What is needed =
Before you reproduce the entries that follow, strip out any image they contain and keep the rest exact.

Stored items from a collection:
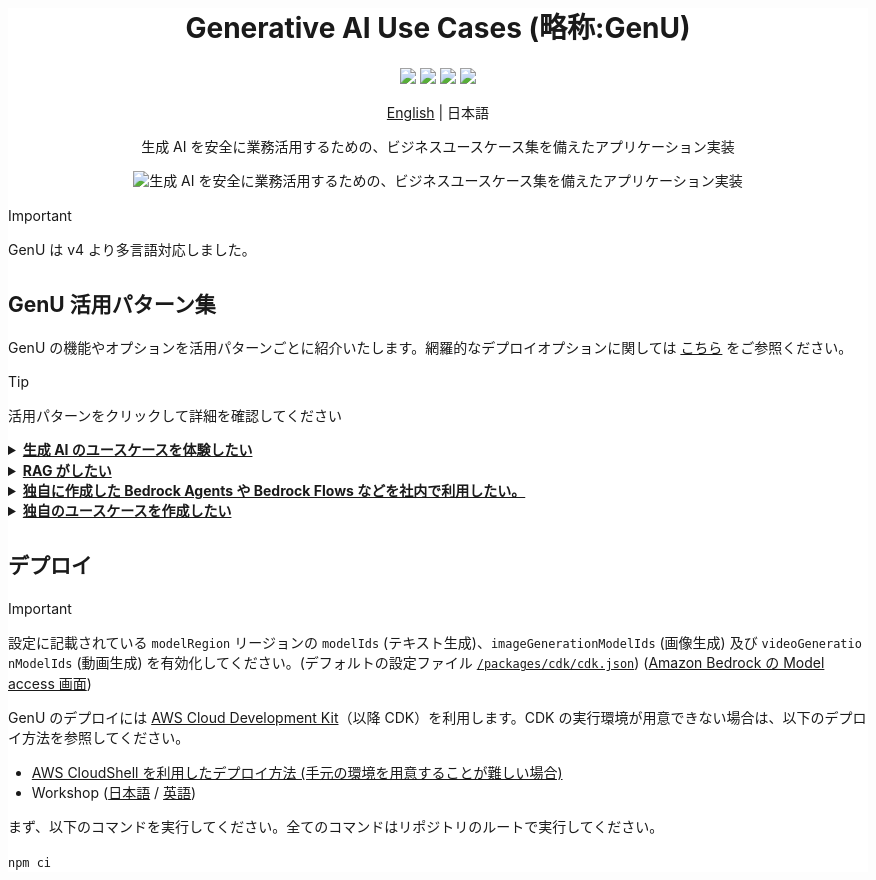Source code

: <div markdown="1" align="center">
  <h1>Generative AI Use Cases (略称:GenU)</h1>

[![](https://img.shields.io/badge/%E3%83%89%E3%82%AD%E3%83%A5%E3%83%A1%E3%83%B3%E3%83%88-%E6%9C%80%E6%96%B0-blue)](https://aws-samples.github.io/generative-ai-use-cases/index.html) [![](https://img.shields.io/badge/license-MIT-blue.svg)](https://github.com/aws-samples/generative-ai-use-cases/blob/main/LICENSE) [![](https://github.com/aws-samples/generative-ai-use-cases/actions/workflows/node.js.yml/badge.svg)](https://github.com/aws-samples/generative-ai-use-cases/actions/workflows/node.js.yml) [![](https://github.com/aws-samples/generative-ai-use-cases/actions/workflows/browser-extension.yml/badge.svg)](https://github.com/aws-samples/generative-ai-use-cases/actions/workflows/browser-extension.yml)

[English](./README.md) | 日本語

生成 AI を安全に業務活用するための、ビジネスユースケース集を備えたアプリケーション実装

  <img src="docs/assets/images/sc_lp_ja.png" alt="生成 AI を安全に業務活用するための、ビジネスユースケース集を備えたアプリケーション実装" width="68%">
</div>

> [!IMPORTANT]
> GenU は v4 より多言語対応しました。

## GenU 活用パターン集

GenU の機能やオプションを活用パターンごとに紹介いたします。網羅的なデプロイオプションに関しては [こちら](docs/ja/DEPLOY_OPTION.md) をご参照ください。

> [!TIP]
> 活用パターンをクリックして詳細を確認してください

<details markdown="1"><summary><strong><ins>生成 AI のユースケースを体験したい</ins></strong></summary></details>

<details markdown="1"><summary><strong><ins>RAG がしたい</ins></strong></summary></details>

<details markdown="1"><summary><strong><ins>独自に作成した Bedrock Agents や Bedrock Flows などを社内で利用したい。</ins></strong></summary></details>

<details markdown="1"><summary><strong><ins>独自のユースケースを作成したい</ins></strong></summary></details>

## デプロイ

> [!IMPORTANT]
> 設定に記載されている `modelRegion` リージョンの `modelIds` (テキスト生成)、`imageGenerationModelIds` (画像生成) 及び `videoGenerationModelIds` (動画生成) を有効化してください。(デフォルトの設定ファイル [`/packages/cdk/cdk.json`](/packages/cdk/cdk.json)) ([Amazon Bedrock の Model access 画面](https://us-east-1.console.aws.amazon.com/bedrock/home?region=us-east-1#/modelaccess))

GenU のデプロイには [AWS Cloud Development Kit](https://aws.amazon.com/jp/cdk/)（以降 CDK）を利用します。CDK の実行環境が用意できない場合は、以下のデプロイ方法を参照してください。

- [AWS CloudShell を利用したデプロイ方法 (手元の環境を用意することが難しい場合)](docs/ja/DEPLOY_ON_CLOUDSHELL.md)
- Workshop ([日本語](https://catalog.workshops.aws/generative-ai-use-cases-jp) / [英語](https://catalog.workshops.aws/generative-ai-use-cases))

まず、以下のコマンドを実行してください。全てのコマンドはリポジトリのルートで実行してください。

```bash
npm ci
```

Response =
Source code

: <div markdown="1" align="center">
  <h1>Generative AI Use Cases (略称:GenU)</h1>

[![](https://img.shields.io/badge/%E3%83%89%E3%82%AD%E3%83%A5%E3%83%A1%E3%83%B3%E3%83%88-%E6%9C%80%E6%96%B0-blue)](https://aws-samples.github.io/generative-ai-use-cases/index.html) [![](https://img.shields.io/badge/license-MIT-blue.svg)](https://github.com/aws-samples/generative-ai-use-cases/blob/main/LICENSE) [![](https://github.com/aws-samples/generative-ai-use-cases/actions/workflows/node.js.yml/badge.svg)](https://github.com/aws-samples/generative-ai-use-cases/actions/workflows/node.js.yml) [![](https://github.com/aws-samples/generative-ai-use-cases/actions/workflows/browser-extension.yml/badge.svg)](https://github.com/aws-samples/generative-ai-use-cases/actions/workflows/browser-extension.yml)

[English](./README.md) | 日本語

生成 AI を安全に業務活用するための、ビジネスユースケース集を備えたアプリケーション実装

  <img src="docs/assets/images/sc_lp_ja.png" alt="生成 AI を安全に業務活用するための、ビジネスユースケース集を備えたアプリケーション実装" width="68%">
</div>

> [!IMPORTANT]
> GenU は v4 より多言語対応しました。

## GenU 活用パターン集

GenU の機能やオプションを活用パターンごとに紹介いたします。網羅的なデプロイオプションに関しては [こちら](docs/ja/DEPLOY_OPTION.md) をご参照ください。

> [!TIP]
> 活用パターンをクリックして詳細を確認してください

<details markdown="1"><summary><strong><ins>生成 AI のユースケースを体験したい</ins></strong></summary></details>

<details markdown="1"><summary><strong><ins>RAG がしたい</ins></strong></summary></details>

<details markdown="1"><summary><strong><ins>独自に作成した Bedrock Agents や Bedrock Flows などを社内で利用したい。</ins></strong></summary></details>

<details markdown="1"><summary><strong><ins>独自のユースケースを作成したい</ins></strong></summary></details>

## デプロイ

> [!IMPORTANT]
> 設定に記載されている `modelRegion` リージョンの `modelIds` (テキスト生成)、`imageGenerationModelIds` (画像生成) 及び `videoGenerationModelIds` (動画生成) を有効化してください。(デフォルトの設定ファイル [`/packages/cdk/cdk.json`](/packages/cdk/cdk.json)) ([Amazon Bedrock の Model access 画面](https://us-east-1.console.aws.amazon.com/bedrock/home?region=us-east-1#/modelaccess))

GenU のデプロイには [AWS Cloud Development Kit](https://aws.amazon.com/jp/cdk/)（以降 CDK）を利用します。CDK の実行環境が用意できない場合は、以下のデプロイ方法を参照してください。

- [AWS CloudShell を利用したデプロイ方法 (手元の環境を用意することが難しい場合)](docs/ja/DEPLOY_ON_CLOUDSHELL.md)
- Workshop ([日本語](https://catalog.workshops.aws/generative-ai-use-cases-jp) / [英語](https://catalog.workshops.aws/generative-ai-use-cases))

まず、以下のコマンドを実行してください。全てのコマンドはリポジトリのルートで実行してください。

```bash
npm ci
```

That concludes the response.